WHAT YOU SHOULD DO
Please set down the entries below once more, exactly.
<<<<
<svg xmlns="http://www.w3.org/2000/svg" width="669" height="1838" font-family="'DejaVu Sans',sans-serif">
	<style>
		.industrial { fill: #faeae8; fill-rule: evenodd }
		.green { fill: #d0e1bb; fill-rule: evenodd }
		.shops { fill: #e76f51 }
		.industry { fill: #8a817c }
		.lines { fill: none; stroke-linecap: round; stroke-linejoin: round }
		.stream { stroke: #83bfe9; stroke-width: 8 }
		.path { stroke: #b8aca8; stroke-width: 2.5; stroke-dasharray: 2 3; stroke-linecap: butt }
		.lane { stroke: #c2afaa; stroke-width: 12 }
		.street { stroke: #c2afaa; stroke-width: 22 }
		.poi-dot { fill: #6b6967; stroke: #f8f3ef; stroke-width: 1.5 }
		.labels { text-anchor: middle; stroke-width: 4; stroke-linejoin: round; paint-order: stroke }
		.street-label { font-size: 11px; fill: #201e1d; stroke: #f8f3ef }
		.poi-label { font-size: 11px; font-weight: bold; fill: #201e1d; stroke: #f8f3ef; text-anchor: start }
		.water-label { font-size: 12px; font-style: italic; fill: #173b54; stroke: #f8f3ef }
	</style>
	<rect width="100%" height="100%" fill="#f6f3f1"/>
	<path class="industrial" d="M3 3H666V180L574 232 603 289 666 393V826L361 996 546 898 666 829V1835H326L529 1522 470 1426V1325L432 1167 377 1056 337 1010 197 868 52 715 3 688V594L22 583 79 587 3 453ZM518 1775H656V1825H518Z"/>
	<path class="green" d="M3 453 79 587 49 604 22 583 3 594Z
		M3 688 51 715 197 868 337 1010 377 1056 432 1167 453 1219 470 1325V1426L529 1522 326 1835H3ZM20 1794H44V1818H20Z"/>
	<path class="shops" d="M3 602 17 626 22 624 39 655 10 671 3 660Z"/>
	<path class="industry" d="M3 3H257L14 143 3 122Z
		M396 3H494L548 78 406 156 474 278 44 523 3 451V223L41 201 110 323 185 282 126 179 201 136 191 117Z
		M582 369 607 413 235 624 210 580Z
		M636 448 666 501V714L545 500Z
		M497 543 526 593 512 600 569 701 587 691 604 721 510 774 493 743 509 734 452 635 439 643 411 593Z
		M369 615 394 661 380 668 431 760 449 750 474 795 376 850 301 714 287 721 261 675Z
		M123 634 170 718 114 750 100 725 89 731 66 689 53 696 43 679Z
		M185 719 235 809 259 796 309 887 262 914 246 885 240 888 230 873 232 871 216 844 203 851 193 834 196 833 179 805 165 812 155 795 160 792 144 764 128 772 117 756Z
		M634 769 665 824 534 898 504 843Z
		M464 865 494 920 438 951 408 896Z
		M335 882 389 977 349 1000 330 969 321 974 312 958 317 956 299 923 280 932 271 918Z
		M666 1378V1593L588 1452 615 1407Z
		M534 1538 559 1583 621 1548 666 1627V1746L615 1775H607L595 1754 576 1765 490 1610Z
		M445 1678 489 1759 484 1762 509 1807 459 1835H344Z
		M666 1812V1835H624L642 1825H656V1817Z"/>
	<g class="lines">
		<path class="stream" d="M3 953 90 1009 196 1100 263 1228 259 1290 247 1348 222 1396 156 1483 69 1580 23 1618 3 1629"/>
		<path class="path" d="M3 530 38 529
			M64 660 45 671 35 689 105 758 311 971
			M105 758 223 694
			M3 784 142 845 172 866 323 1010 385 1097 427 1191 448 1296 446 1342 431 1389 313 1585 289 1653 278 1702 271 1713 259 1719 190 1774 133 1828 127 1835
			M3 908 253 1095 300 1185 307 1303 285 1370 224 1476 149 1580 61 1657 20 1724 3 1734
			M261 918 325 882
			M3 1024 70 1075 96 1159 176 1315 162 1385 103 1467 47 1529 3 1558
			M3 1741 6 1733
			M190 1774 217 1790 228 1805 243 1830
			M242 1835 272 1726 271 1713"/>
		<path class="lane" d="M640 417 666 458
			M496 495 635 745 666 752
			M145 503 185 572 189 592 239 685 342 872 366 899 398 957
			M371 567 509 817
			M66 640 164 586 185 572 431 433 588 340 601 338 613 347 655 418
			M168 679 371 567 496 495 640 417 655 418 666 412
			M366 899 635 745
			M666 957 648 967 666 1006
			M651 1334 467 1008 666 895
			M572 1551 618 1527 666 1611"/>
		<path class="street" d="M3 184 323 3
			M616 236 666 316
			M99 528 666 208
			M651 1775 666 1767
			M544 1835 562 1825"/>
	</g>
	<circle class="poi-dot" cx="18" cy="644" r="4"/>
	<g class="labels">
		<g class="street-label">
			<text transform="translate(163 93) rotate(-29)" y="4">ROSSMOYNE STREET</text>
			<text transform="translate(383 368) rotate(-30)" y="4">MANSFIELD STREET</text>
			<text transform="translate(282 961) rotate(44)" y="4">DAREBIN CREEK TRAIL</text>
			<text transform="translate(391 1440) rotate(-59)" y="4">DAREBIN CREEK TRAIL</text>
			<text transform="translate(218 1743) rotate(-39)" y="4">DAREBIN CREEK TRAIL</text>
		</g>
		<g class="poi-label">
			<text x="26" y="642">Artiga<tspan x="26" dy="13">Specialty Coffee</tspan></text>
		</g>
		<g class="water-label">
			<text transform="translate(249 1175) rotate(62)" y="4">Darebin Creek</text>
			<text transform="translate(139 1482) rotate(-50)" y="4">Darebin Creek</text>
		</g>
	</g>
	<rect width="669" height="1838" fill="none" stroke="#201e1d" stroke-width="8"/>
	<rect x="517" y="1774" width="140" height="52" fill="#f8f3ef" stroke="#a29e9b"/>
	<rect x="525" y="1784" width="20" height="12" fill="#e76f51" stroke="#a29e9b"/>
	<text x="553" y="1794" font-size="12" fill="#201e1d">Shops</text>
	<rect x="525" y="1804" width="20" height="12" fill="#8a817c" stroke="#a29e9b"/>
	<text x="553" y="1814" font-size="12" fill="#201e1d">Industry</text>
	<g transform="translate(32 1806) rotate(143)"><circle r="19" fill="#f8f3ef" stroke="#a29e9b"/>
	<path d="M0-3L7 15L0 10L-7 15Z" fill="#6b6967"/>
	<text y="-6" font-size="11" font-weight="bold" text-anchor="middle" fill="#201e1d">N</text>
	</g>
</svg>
>>>>
RESULT OF THIS EXERCISE
<svg xmlns="http://www.w3.org/2000/svg" width="669" height="1838" font-family="'DejaVu Sans',sans-serif">
	<style>
		.industrial { fill: #faeae8; fill-rule: evenodd }
		.green { fill: #d0e1bb; fill-rule: evenodd }
		.shops { fill: #e76f51 }
		.industry { fill: #8a817c }
		.lines { fill: none; stroke-linecap: round; stroke-linejoin: round }
		.stream { stroke: #83bfe9; stroke-width: 8 }
		.path { stroke: #b8aca8; stroke-width: 2.5; stroke-dasharray: 2 3; stroke-linecap: butt }
		.lane { stroke: #c2afaa; stroke-width: 12 }
		.street { stroke: #c2afaa; stroke-width: 22 }
		.poi-dot { fill: #6b6967; stroke: #f8f3ef; stroke-width: 1.5 }
		.labels { text-anchor: middle; stroke-width: 4; stroke-linejoin: round; paint-order: stroke }
		.street-label { font-size: 11px; fill: #201e1d; stroke: #f8f3ef }
		.poi-label { font-size: 11px; font-weight: bold; fill: #201e1d; stroke: #f8f3ef; text-anchor: start }
		.water-label { font-size: 12px; font-style: italic; fill: #173b54; stroke: #f8f3ef }
	</style>
	<rect width="100%" height="100%" fill="#f6f3f1"/>
	<path class="industrial" d="M3 3H666V180L574 232 603 289 666 393V826L361 996 546 898 666 829V1835H326L529 1522 470 1426V1325L432 1167 377 1056 337 1010 197 868 52 715 3 688V594L22 583 79 587 3 453ZM518 1775H656V1825H518Z"/>
	<path class="green" d="M3 453 79 587 49 604 22 583 3 594Z
		M3 688 51 715 197 868 337 1010 377 1056 432 1167 453 1219 470 1325V1426L529 1522 326 1835H3ZM20 1794H44V1818H20Z"/>
	<path class="shops" d="M3 602 17 626 22 624 39 655 10 671 3 660Z"/>
	<path class="industry" d="M3 3H257L14 143 3 122Z
		M396 3H494L548 78 406 156 474 278 44 523 3 451V223L41 201 110 323 185 282 126 179 201 136 191 117Z
		M582 369 607 413 235 624 210 580Z
		M636 448 666 501V714L545 500Z
		M497 543 526 593 512 600 569 701 587 691 604 721 510 774 493 743 509 734 452 635 439 643 411 593Z
		M369 615 394 661 380 668 431 760 449 750 474 795 376 850 301 714 287 721 261 675Z
		M123 634 170 718 114 750 100 725 89 731 66 689 53 696 43 679Z
		M185 719 235 809 259 796 309 887 262 914 246 885 240 888 230 873 232 871 216 844 203 851 193 834 196 833 179 805 165 812 155 795 160 792 144 764 128 772 117 756Z
		M634 769 665 824 534 898 504 843Z
		M464 865 494 920 438 951 408 896Z
		M335 882 389 977 349 1000 330 969 321 974 312 958 317 956 299 923 280 932 271 918Z
		M666 1378V1593L588 1452 615 1407Z
		M534 1538 559 1583 621 1548 666 1627V1746L615 1775H607L595 1754 576 1765 490 1610Z
		M445 1678 489 1759 484 1762 509 1807 459 1835H344Z
		M666 1812V1835H624L642 1825H656V1817Z"/>
	<g class="lines">
		<path class="stream" d="M3 953 90 1009 196 1100 263 1228 259 1290 247 1348 222 1396 156 1483 69 1580 23 1618 3 1629"/>
		<path class="path" d="M3 530 38 529
			M64 660 45 671 35 689 105 758 311 971
			M105 758 223 694
			M3 784 142 845 172 866 323 1010 385 1097 427 1191 448 1296 446 1342 431 1389 313 1585 289 1653 278 1702 271 1713 259 1719 190 1774 133 1828 127 1835
			M3 908 253 1095 300 1185 307 1303 285 1370 224 1476 149 1580 61 1657 20 1724 3 1734
			M261 918 325 882
			M3 1024 70 1075 96 1159 176 1315 162 1385 103 1467 47 1529 3 1558
			M3 1741 6 1733
			M190 1774 217 1790 228 1805 243 1830
			M242 1835 272 1726 271 1713"/>
		<path class="lane" d="M640 417 666 458
			M496 495 635 745 666 752
			M145 503 185 572 189 592 239 685 342 872 366 899 398 957
			M371 567 509 817
			M66 640 164 586 185 572 431 433 588 340 601 338 613 347 655 418
			M168 679 371 567 496 495 640 417 655 418 666 412
			M366 899 635 745
			M666 957 648 967 666 1006
			M651 1334 467 1008 666 895
			M572 1551 618 1527 666 1611"/>
		<path class="street" d="M3 184 323 3
			M616 236 666 316
			M99 528 666 208
			M651 1775 666 1767
			M544 1835 562 1825"/>
	</g>
	<circle class="poi-dot" cx="18" cy="644" r="4"/>
	<g class="labels">
		<g class="street-label">
			<text transform="translate(163 93) rotate(-29)" y="4">ROSSMOYNE STREET</text>
			<text transform="translate(383 368) rotate(-30)" y="4">MANSFIELD STREET</text>
			<text transform="translate(282 961) rotate(44)" y="4">DAREBIN CREEK TRAIL</text>
			<text transform="translate(391 1440) rotate(-59)" y="4">DAREBIN CREEK TRAIL</text>
			<text transform="translate(218 1743) rotate(-39)" y="4">DAREBIN CREEK TRAIL</text>
		</g>
		<g class="poi-label">
			<text x="26" y="642">Artiga<tspan x="26" dy="13">Specialty Coffee</tspan></text>
		</g>
		<g class="water-label">
			<text transform="translate(249 1175) rotate(62)" y="4">Darebin Creek</text>
			<text transform="translate(139 1482) rotate(-50)" y="4">Darebin Creek</text>
		</g>
	</g>
	<rect width="669" height="1838" fill="none" stroke="#201e1d" stroke-width="8"/>
	<rect x="517" y="1774" width="140" height="52" fill="#f8f3ef" stroke="#a29e9b"/>
	<rect x="525" y="1784" width="20" height="12" fill="#e76f51" stroke="#a29e9b"/>
	<text x="553" y="1794" font-size="12" fill="#201e1d">Shops</text>
	<rect x="525" y="1804" width="20" height="12" fill="#8a817c" stroke="#a29e9b"/>
	<text x="553" y="1814" font-size="12" fill="#201e1d">Industry</text>
	<g transform="translate(32 1806) rotate(143)"><circle r="19" fill="#f8f3ef" stroke="#a29e9b"/>
	<path d="M0-3L7 15L0 10L-7 15Z" fill="#6b6967"/>
	<text y="-6" font-size="11" font-weight="bold" text-anchor="middle" fill="#201e1d">N</text>
	</g>
</svg>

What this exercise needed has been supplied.